Yes, there are many other things happening in my life besides Second Seating, but you wouldn't know it. Since the opening on September 24, Second Seating has turned into yet another kind of job. My experience of Second Seating is now about caring for a gallery/retail store. Regular hours to keep six days each week, folks coming and going, sales to be made, tours to be given, docents on hand, a series of quite wonderful 'gatherings' on selected evenings each week. Every morning, we look for fruit flies and exchange new mangos and pears for those beginning to rot. We turn on the music which by now, is getting very, very familiar. I may never feel the same way about these particular CDs ever again. We carry out the garbage and when it rains, we worry when water flows into the space from the parking lot, finding it way here and there between the concrete slab and the exterior wall. And until a few days ago it was also tremendously muggy and quite warm in the space. Now, the temperatures day and evenings are just about perfect.
Second Seating doesn't go away on Sunday. Today, I updated the database with all the new email addresses we've collected in our guest book. They'll be ready for an eblast we'll send within a week.
I knew all of this would happen, but before September 24, we were so busy installing the exhibition, planning for the reception and counting the money raised, that I didn't focus on keeping 'the store open' and what exactly that would entail. Plenty as it turns out. None of it bad, just constant.

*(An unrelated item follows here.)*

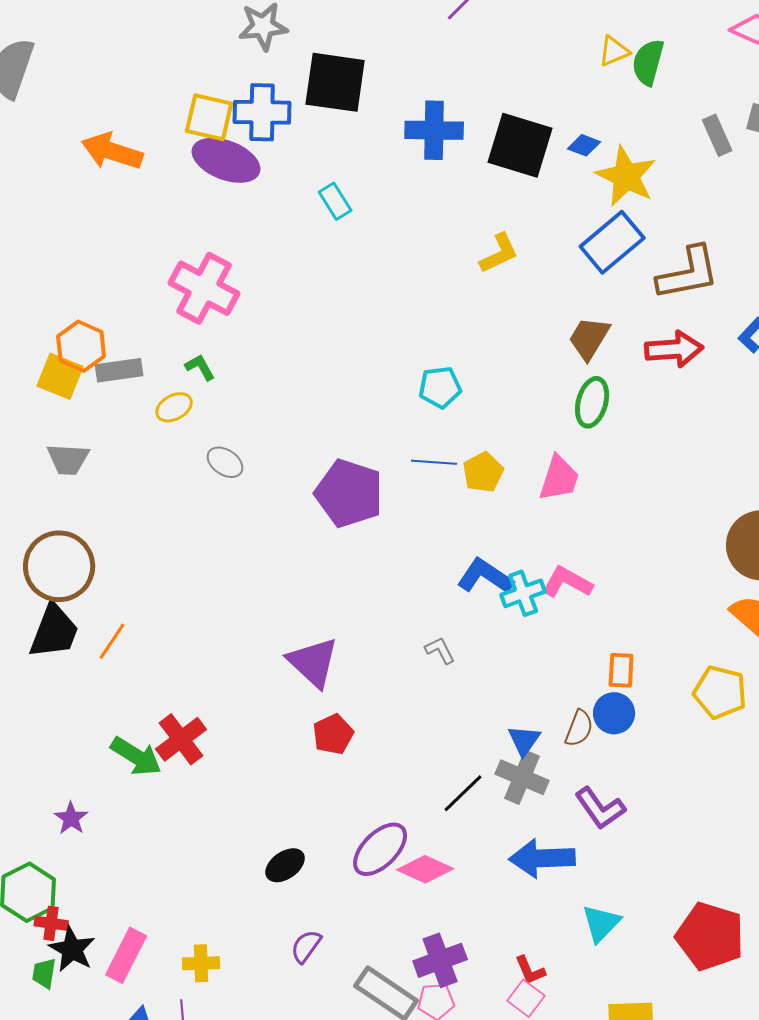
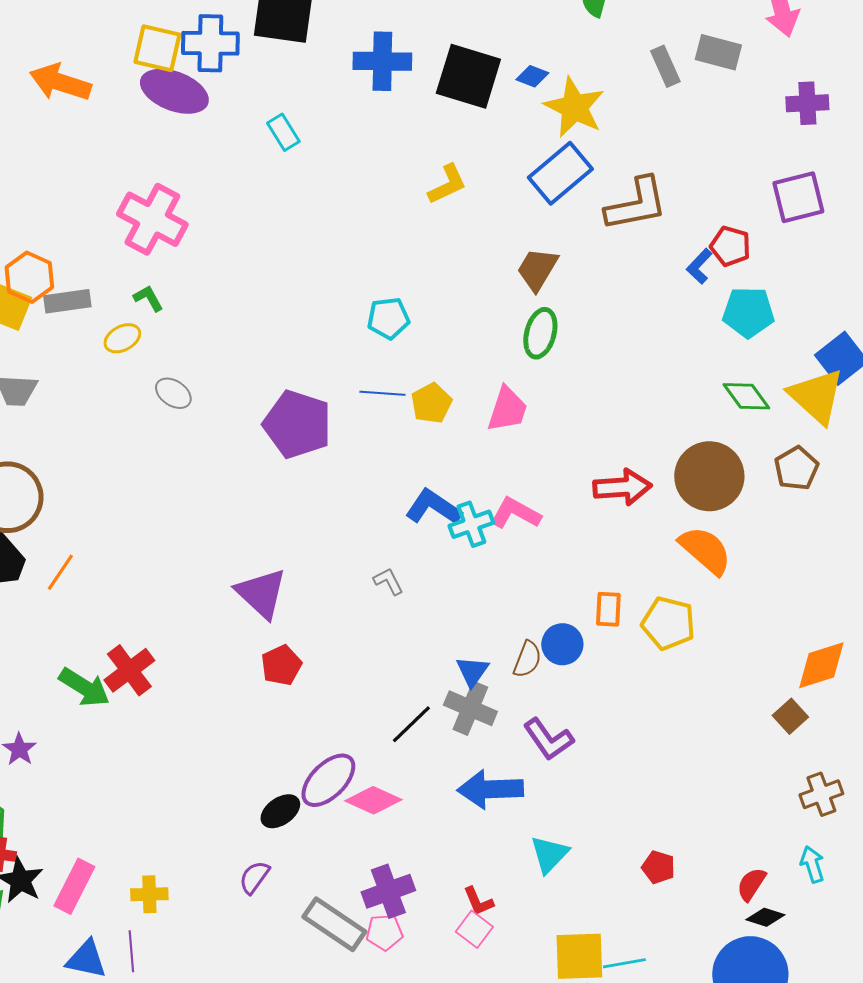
red arrow: (674, 349) -> (622, 487), moved
orange rectangle: (621, 670) -> (608, 609), moved
black ellipse: (285, 865) -> (280, 811), moved
red pentagon: (710, 936) -> (658, 867), size x0.5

Last Thursday, we hit a record for visitors. Jeff Brown, Second Seating's docent extraordinaire, counted 70. Two tours and about 40 other folks who just walked in. Here's Jesse talking about coffee, his murals, batiks and ceramics to the St. Luke's Methodist Church seniors group.At our gathering last Wednesday evening, another 40 people showed up, some with wine in hand. Here's Irma Galvan with Joe Cooper who brought friends for a return visit. Jennifer Flores came back and visited with Jesse Sifuentes. My brother stopped by and so did Kathie Easterly. Kathie wrote an article in the latest issue of Change Magazine (free at places like Kroger and Randall's or on-line) called "One Woman's Renaissance". That would be about me. Kathie got the story exactly right. Should you want to know about MMH, it's a great and accurate read.
My sister Kate was in town from Seattle for three days . We had a terrific time and had to have a sibling photo in the Second Seating space. Hey, we also made it out to Harwin Drive for a shopping spree and ate Vietnamese, Turkish, Mexican and homecooked Indonesian while she was here.Kate and I also had the Second Seating Lunch Plate Special which is a combination of my two favorite dishes at Irma's: a fresh spinach enchilada and a one chicken mole enchilada . Note the Second Seating Lunch Special signage on the table. It's called cross marketing.And here's number one docent Jeff Brown, unmatched by any standards. He's in this photo with long time friend Kimble Gaebler, Director of Sales for Warehouse Live over on St. Emanual, a place we should all know more about.
Mary Vargo visited with Cheryl Beckett at the gathering. We just all had a lot of fun that evening and someone bought the blue wine bottle chandelier too.
We really must sell in earnest now with eblasts, more gatherings and suggestions for early holiday shopping. This group of artists made work to sell and I'm thinking a few more signs to that effect throughout the space is in order. Think about owning one of Mercedes Fernadez paintings with its elaborate emboridery, its story of the women she works with in Michoacan. Many visitors are truly surprised when I tell them things are for sale. Second Seating is a charming store as well as an intriguing space to experience.Actually, it is a terrific space in which to spend time. Evocative, funky, nostalgic, informative, fanciful and downright wonderful. Great to wander about with a glass of wine, a cold beer. I wouldn't mind having a barista during the day either. That would be fun.
OK, I began this post in order to talk about all the other things that are happening in my life simultaneously with Second Seating, but as you can immediately see, my mind continues to be centered on one track.
Next gathering is on Thursday, October 29. See you then.